#### Work to complete:
All records below are to be repeated exactly, with the pictures left out.

#### Supplied entries:
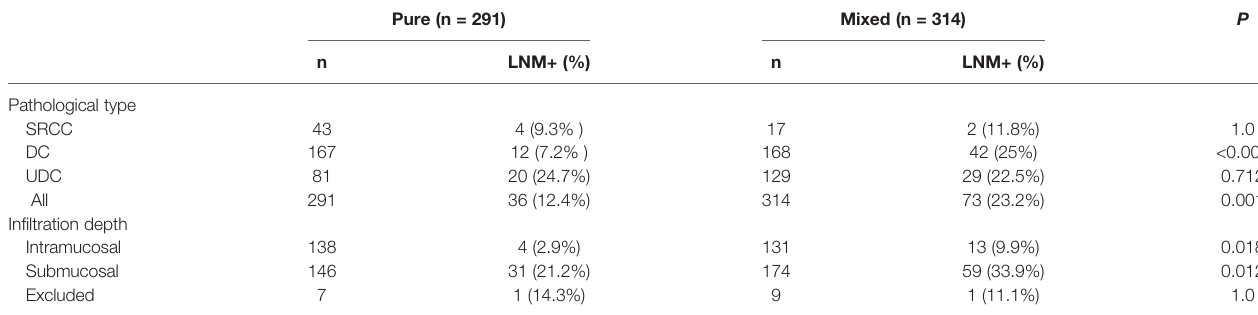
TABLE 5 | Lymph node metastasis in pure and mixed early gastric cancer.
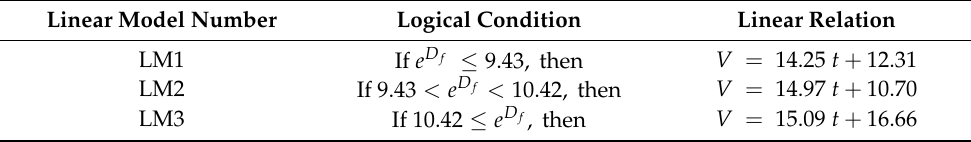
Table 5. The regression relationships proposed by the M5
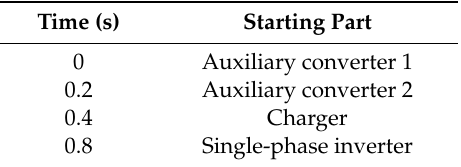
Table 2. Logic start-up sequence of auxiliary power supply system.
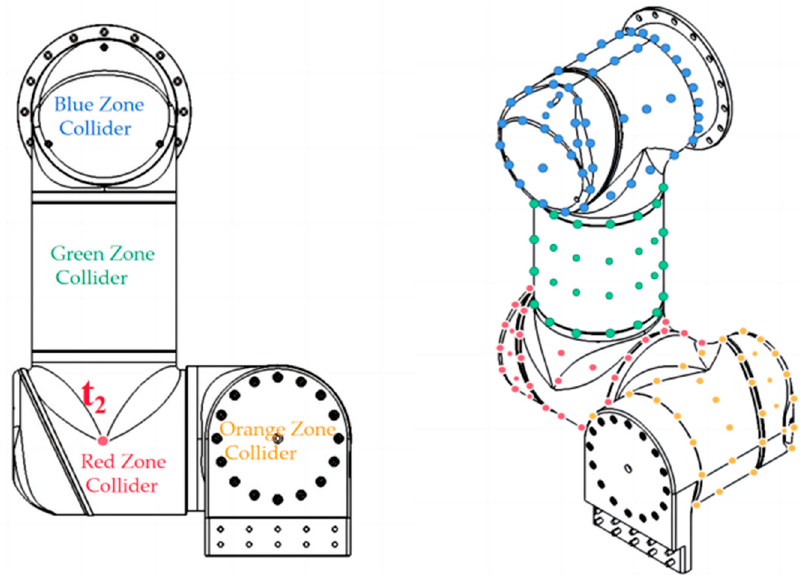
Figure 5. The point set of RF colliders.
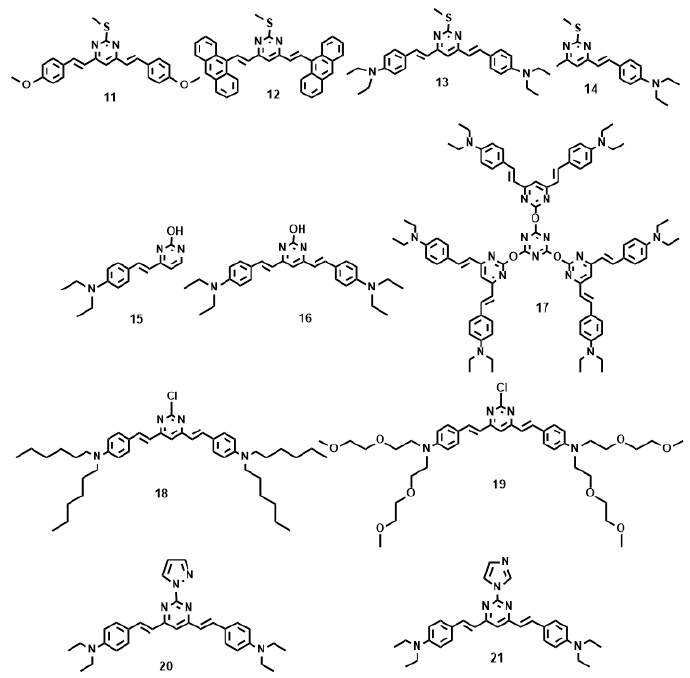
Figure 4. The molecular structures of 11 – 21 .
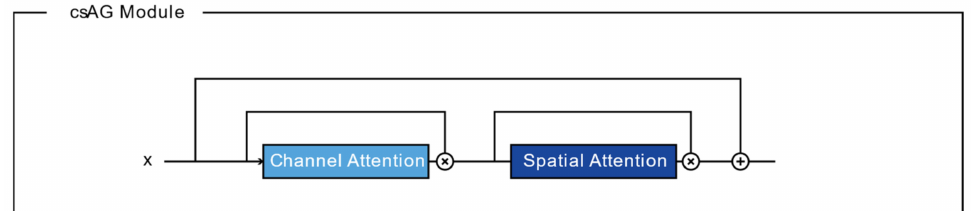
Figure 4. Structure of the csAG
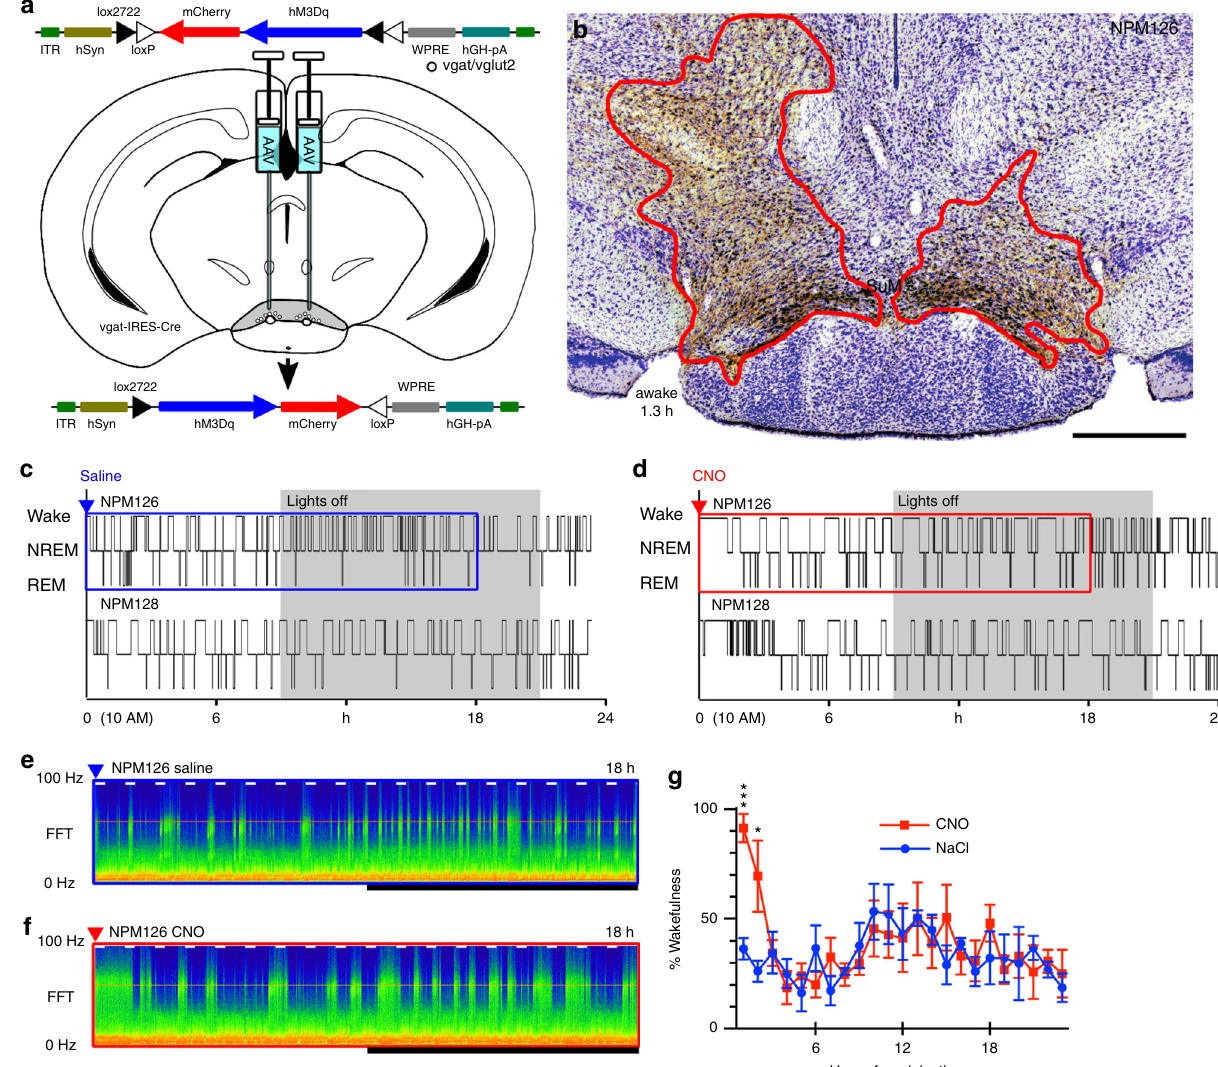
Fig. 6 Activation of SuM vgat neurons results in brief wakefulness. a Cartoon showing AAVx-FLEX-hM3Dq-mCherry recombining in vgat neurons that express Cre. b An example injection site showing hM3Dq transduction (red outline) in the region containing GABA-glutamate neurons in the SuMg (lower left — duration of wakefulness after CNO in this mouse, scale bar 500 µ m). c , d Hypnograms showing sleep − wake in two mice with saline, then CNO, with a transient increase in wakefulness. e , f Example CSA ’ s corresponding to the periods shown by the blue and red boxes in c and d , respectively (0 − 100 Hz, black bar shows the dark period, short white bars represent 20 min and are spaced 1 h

#### Response area:
TABLE 5 | Lymph node metastasis in pure and mixed early gastric cancer.
Table 5. The regression relationships proposed by the M5
Table 2. Logic start-up sequence of auxiliary power supply system.
Figure 5. The point set of RF colliders.
Figure 4. The molecular structures of 11 – 21 .
Figure 4. Structure of the csAG
Fig. 6 Activation of SuM vgat neurons results in brief wakefulness. a Cartoon showing AAVx-FLEX-hM3Dq-mCherry recombining in vgat neurons that express Cre. b An example injection site showing hM3Dq transduction (red outline) in the region containing GABA-glutamate neurons in the SuMg (lower left — duration of wakefulness after CNO in this mouse, scale bar 500 µ m). c , d Hypnograms showing sleep − wake in two mice with saline, then CNO, with a transient increase in wakefulness. e , f Example CSA ’ s corresponding to the periods shown by the blue and red boxes in c and d , respectively (0 − 100 Hz, black bar shows the dark period, short white bars represent 20 min and are spaced 1 h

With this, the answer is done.